Boolean — whether columns are MultiIndex

columns_levels

JSON array of level names (if MultiIndex columns)

Datetime handling

All DatetimeIndex values are normalised to UTC (timezone-naive) before storage. On read, the first index_count columns are converted back to the appropriate index type.

Spine Toolbox

The Spine DB writer maps CESM concepts to Spine Toolbox concepts as follows:

CESM concept Spine DB concept

Entity class (single-dimensional)

Object class

Entity class (multi-dimensional, e.g., unit.outputNode)

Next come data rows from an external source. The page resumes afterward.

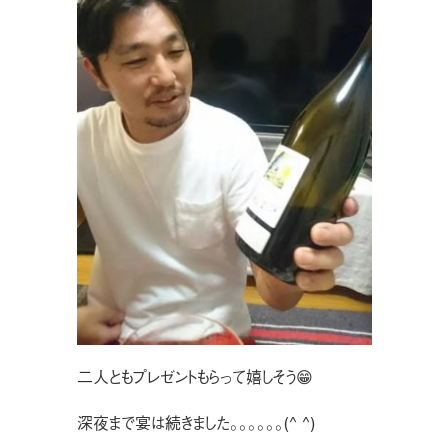
二人ともプレゼントもらって嬉しそう😁
深夜まで宴は続きました。。。。。。(^ ^)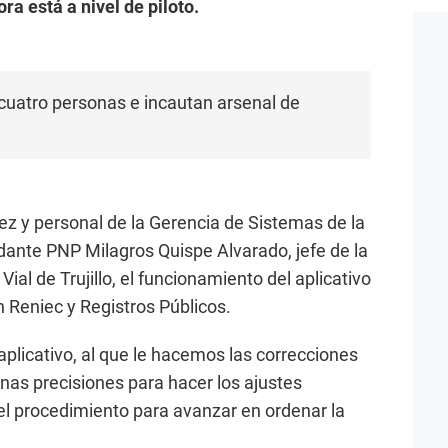
ra está a nivel de piloto.
uatro personas e incautan arsenal de
ez y personal de la Gerencia de Sistemas de la
ante PNP Milagros Quispe Alvarado, jefe de la
ial de Trujillo, el funcionamiento del aplicativo
n Reniec y Registros Públicos.
aplicativo, al que le hacemos las correcciones
gunas precisiones para hacer los ajustes
el procedimiento para avanzar en ordenar la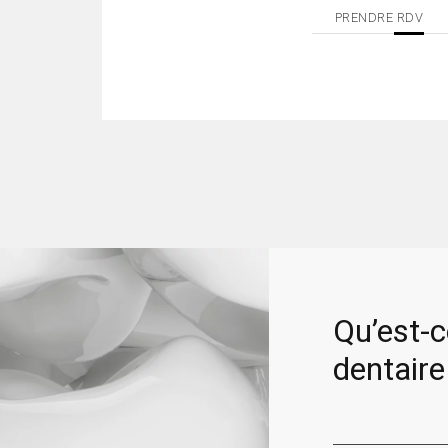
PRENDRE RDV
Qu’est-c
dentair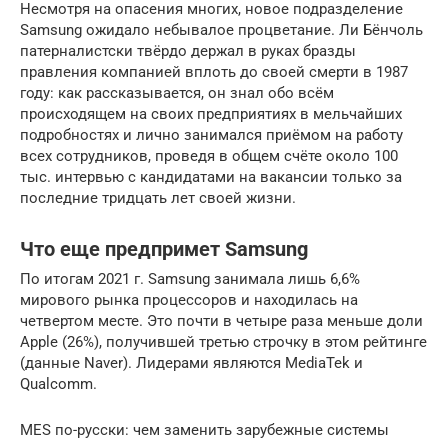
Несмотря на опасения многих, новое подразделение
Samsung ожидало небывалое процветание. Ли Бёнчоль
патерналистски твёрдо держал в руках бразды
правления компанией вплоть до своей смерти в 1987
году: как рассказывается, он знал обо всём
происходящем на своих предприятиях в мельчайших
подробностях и лично занимался приёмом на работу
всех сотрудников, проведя в общем счёте около 100
тыс. интервью с кандидатами на вакансии только за
последние тридцать лет своей жизни.
Что еще предпримет Samsung
По итогам 2021 г. Samsung занимала лишь 6,6%
мирового рынка процессоров и находилась на
четвертом месте. Это почти в четыре раза меньше доли
Apple (26%), получившей третью строчку в этом рейтинге
(данные Naver). Лидерами являются MediaTek и
Qualcomm.
MES по-русски: чем заменить зарубежные системы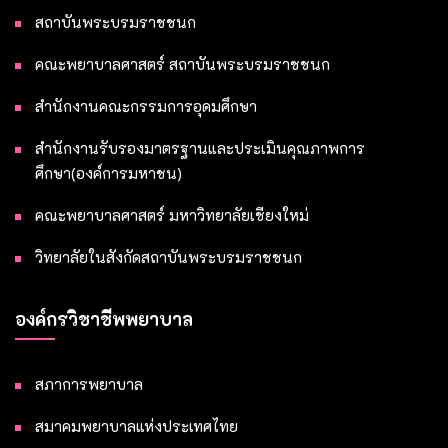
สถาบันพระบรมราชชนก
คณะพยาบาลศาสตร์ สถาบันพระบรมราชชนก
สำนักงานคณะกรรมการอุดมศึกษา
สำนักงานรับรองมาตรฐานและประเมินคุณภาพการ
ศึกษา(องค์การมหาชน)
คณะพยาบาลศาสตร์ มหาวิทยาลัยเชียงใหม่
วิทยาลัยในสังกัดสถาบันพระบรมราชชนก
องค์กรวิชาชีพพยาบาล
สภาการพยาบาล
สมาคมพยาบาลแห่งประเทศไทย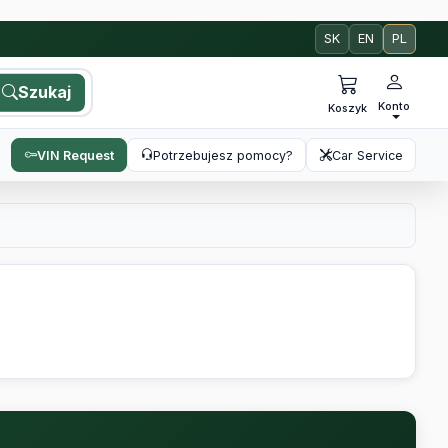
SK
EN
PL
Szukaj
Konto
Koszyk
VIN Request
Potrzebujesz pomocy?
Car Service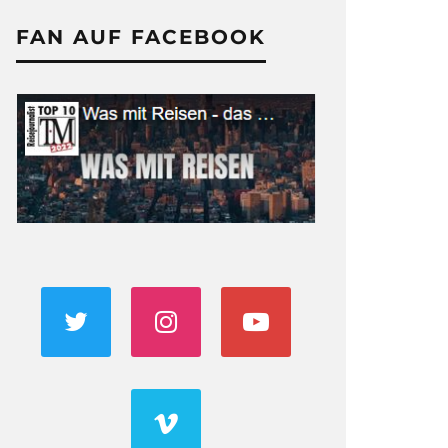
FAN AUF FACEBOOK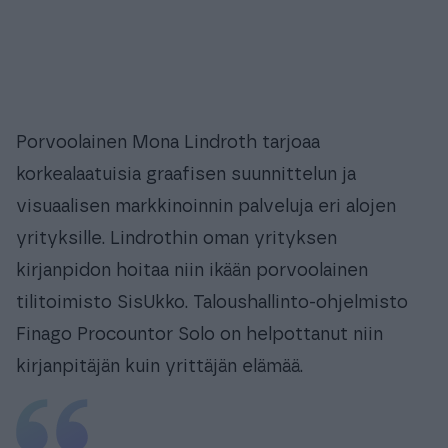
Porvoolainen Mona Lindroth tarjoaa
korkealaatuisia graafisen suunnittelun ja
visuaalisen markkinoinnin palveluja eri alojen
yrityksille. Lindrothin oman yrityksen
kirjanpidon hoitaa niin ikään porvoolainen
tilitoimisto SisUkko. Taloushallinto-ohjelmisto
Finago Procountor Solo on helpottanut niin
kirjanpitäjän kuin yrittäjän elämää.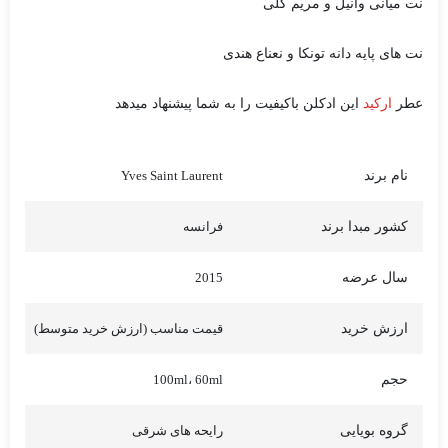
نت میانی وانیل و مریم گلی
نت های پایه دانه تونکا و نعناع هندی
عطر
ارکید
این ادکلن باکیفیت را به شما پیشنهاد میدهد
نام برند
Yves Saint Laurent
کشور مبدا برند
فرانسه
سال عرضه
2015
ارزش خرید
قیمت مناسب (ارزش خرید متوسط)
حجم
100ml، 60ml
گروه بویایی
رایحه های شرقی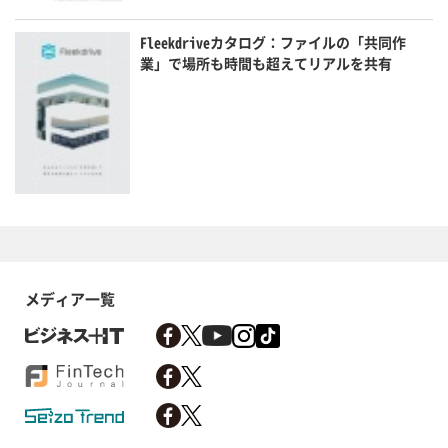
Fleekdriveカタログ：ファイルの「共同作
業」で場所も時間も超えてリアルを共有
メディア一覧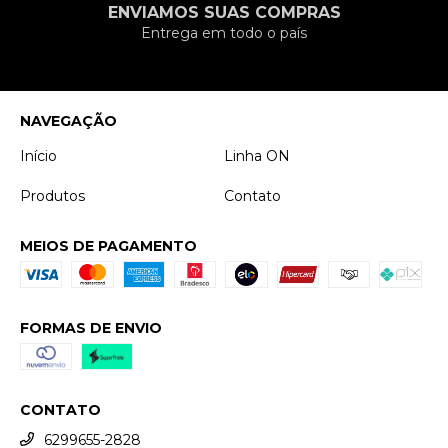
ENVIAMOS SUAS COMPRAS
Entrega em todo o país
NAVEGAÇÃO
Início
Linha ON
Produtos
Contato
MEIOS DE PAGAMENTO
FORMAS DE ENVIO
CONTATO
6299655-2828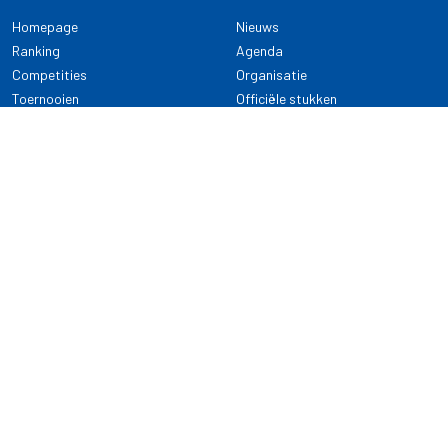
Homepage
Nieuws
Ranking
Agenda
Competities
Organisatie
Toernooien
Officiële stukken
Selectie
Alle onderwerpen
NDB Darts
Kennisbank
KENNISBANK
CONTACT
Dartsport
Nederlandse Darts Bond
NDB Veilige dartsport
Archimedesbaan 7
Gedragsregels
3439 ME Nieuwegein
Reglementen
Dispensatie
030 - 2081 180
info@ndbdarts.nl
Alle onderwerpen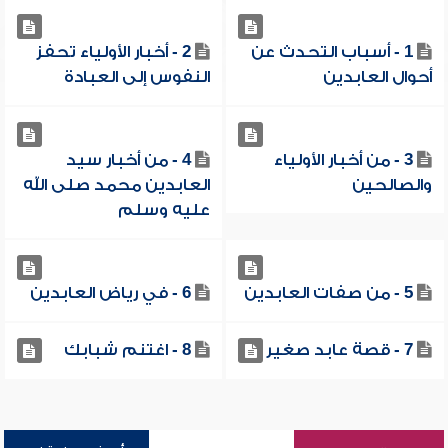
1 - أسباب التحدث عن
2 - أخبار الأولياء تحفز
أحوال العابدين
النفوس إلى العبادة
3 - من أخبار الأولياء
4 - من أخبار سيد
والصالحين
العابدين محمد صلى الله
عليه وسلم
5 - من صفات العابدين
6 - في رياض العابدين
7 - قصة عابد صغير
8 - اغتنم شبابك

Relationship class (unit__node)

Entity name

Object / relationship entity

Scalar parameter

Parameter value (float, string)

Time-series parameter

Parameter value of type TimeSeries

Map parameter

Parameter value of type Map

Array parameter

Parameter value of type Array

Class name conversion

Dots in CESM class names are replaced with double underscores for Spine DB (e.g., unit.node becomes unit__node).

Alternatives and scenarios

Each import creates a timestamped alternative (e.g., cesm-2025_10_02-15_30) and attaches it to a base scenario. By default the writer purges existing parameter values, entities, and alternatives before importing.

Dependencies

The Spine DB reader and writer require the spinedb_api package.

Data flow summary

The following diagram shows the typical data flow through the reader/writer layer:

External format          In-memory representation          External format
 (YAML / DuckDB /   -->  Dict[str, pd.DataFrame]  -->   (DuckDB / Spine DB
  Spine DB)                                                / other)
                              |
                              v
                      Transformation layer
                      (filtering, mapping,
                       unit conversion, ...)

Readers populate the dictionary. The transformation layer may modify it (see Transformer Developer Guide). Writers consume the dictionary and persist it in the target format.